Study Shows That Male and Female Students Hold Female Professors to Gender-Based Double Standard
A recent joint French-American study has revealed that, when it comes to student evaluations of university professors, both male and female students tend to rate male professors more highly than their female counterparts, regardless of test scores or their own actual performance in classes.
Economist Anne Boring was hired by a company called Science Po in Paris to lead a study in gender bias in academia. She then teamed up with Kellie Ottoboni and Philip Stark out of UC Berkeley to expand the study to American students. Their findings are pretty sad.
When studying the French students, male students tended to rate male professors more highly.
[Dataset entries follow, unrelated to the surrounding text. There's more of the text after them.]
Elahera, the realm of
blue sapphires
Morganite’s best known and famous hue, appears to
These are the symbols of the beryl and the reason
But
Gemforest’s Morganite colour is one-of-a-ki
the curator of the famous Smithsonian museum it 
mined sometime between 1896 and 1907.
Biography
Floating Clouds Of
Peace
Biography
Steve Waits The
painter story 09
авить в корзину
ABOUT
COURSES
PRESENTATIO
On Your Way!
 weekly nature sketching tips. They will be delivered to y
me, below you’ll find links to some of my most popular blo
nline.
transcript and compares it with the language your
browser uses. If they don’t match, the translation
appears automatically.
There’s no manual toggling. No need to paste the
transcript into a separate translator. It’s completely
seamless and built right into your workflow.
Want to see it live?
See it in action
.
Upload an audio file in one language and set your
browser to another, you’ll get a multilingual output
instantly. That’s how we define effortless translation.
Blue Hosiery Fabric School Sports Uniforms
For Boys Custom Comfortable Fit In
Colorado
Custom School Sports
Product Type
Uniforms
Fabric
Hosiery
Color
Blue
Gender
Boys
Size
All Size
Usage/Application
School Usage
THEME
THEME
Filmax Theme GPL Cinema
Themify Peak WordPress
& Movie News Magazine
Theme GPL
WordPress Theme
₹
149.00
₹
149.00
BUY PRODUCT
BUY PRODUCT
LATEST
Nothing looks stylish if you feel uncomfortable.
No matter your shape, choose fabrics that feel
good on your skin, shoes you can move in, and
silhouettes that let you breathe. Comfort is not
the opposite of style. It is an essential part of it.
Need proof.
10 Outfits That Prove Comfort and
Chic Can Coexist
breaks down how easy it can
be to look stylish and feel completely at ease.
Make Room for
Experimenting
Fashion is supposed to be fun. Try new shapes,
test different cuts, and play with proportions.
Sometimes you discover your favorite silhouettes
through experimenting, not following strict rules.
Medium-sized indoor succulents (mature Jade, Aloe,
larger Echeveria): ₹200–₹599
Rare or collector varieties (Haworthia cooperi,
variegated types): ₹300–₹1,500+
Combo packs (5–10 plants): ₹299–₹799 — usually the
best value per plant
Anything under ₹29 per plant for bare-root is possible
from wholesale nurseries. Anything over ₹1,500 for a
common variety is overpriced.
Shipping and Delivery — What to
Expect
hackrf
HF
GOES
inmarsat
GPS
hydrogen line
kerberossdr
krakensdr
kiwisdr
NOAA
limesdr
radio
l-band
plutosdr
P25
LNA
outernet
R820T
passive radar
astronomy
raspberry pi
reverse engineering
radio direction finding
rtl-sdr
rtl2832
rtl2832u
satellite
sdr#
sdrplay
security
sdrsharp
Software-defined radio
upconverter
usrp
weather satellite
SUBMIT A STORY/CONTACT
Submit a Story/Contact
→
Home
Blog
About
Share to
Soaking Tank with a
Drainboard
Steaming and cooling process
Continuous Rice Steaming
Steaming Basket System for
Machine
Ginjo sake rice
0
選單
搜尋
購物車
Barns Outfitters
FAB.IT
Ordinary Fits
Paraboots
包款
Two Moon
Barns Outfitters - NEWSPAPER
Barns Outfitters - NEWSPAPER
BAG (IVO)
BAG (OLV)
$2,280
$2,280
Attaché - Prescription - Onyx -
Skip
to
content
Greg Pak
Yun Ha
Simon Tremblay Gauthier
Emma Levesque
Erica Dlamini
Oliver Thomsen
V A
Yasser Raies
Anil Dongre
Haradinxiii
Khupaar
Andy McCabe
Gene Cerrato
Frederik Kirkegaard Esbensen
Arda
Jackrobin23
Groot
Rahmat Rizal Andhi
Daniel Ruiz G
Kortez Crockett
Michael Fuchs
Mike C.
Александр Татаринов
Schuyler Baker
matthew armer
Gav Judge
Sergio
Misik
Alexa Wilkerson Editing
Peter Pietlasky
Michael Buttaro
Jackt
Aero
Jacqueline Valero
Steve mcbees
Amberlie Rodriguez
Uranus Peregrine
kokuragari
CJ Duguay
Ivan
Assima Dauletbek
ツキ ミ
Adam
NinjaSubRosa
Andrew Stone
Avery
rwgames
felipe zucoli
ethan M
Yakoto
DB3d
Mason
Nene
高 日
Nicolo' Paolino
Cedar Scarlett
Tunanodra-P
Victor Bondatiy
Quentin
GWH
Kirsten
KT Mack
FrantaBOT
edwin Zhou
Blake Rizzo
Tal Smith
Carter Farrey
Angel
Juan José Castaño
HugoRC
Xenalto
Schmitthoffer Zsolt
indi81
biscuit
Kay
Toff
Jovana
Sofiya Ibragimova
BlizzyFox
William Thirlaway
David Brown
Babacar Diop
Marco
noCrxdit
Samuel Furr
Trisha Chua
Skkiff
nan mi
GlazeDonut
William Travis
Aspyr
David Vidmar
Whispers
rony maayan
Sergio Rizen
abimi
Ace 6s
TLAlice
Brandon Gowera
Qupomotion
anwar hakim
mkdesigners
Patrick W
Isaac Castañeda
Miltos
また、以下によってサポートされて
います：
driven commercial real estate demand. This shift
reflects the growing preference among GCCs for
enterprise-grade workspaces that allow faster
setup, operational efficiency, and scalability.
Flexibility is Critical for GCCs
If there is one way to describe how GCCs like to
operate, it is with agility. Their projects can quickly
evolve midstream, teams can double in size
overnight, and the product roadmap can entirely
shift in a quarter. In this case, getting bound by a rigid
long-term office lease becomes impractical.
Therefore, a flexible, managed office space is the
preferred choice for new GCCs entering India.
However, among American students, both male and female students tended to rate male professors more highly regardless of the individual professor’s style or skills.
NPR describes how the testing was done:
The French students were, in effect, randomly assigned to either male or female section leaders in a wide range of required courses. In this case, the study authors found, male French students rated male instructors more highly across the board. […]
The American case was a little bit different. Here, the authors performed new analysis of a clever experiment published in 2014. Students were taking a single online class with either a male or female instructor. In half the cases, the instructors agreed to dress in virtual drag: The men used the women’s names and vice versa.
Female professors who demand excellence are thought of as “bitchy,” whereas male professors are thought to be “tough but fair.” What’s more, when the students were tested at the end, their test scores in each of the professors’ classes didn’t correlate with the professors’ ratings. In other words, the evaluations don’t even really do the job they’re supposed to be doing, which is give an indication of how the professor is doing his or her job. They are simply a reflection of the gender biases of the students, nothing more.
Which makes a great case for why student evaluations could be done away with entirely and not factor into professor reviews as much as they do.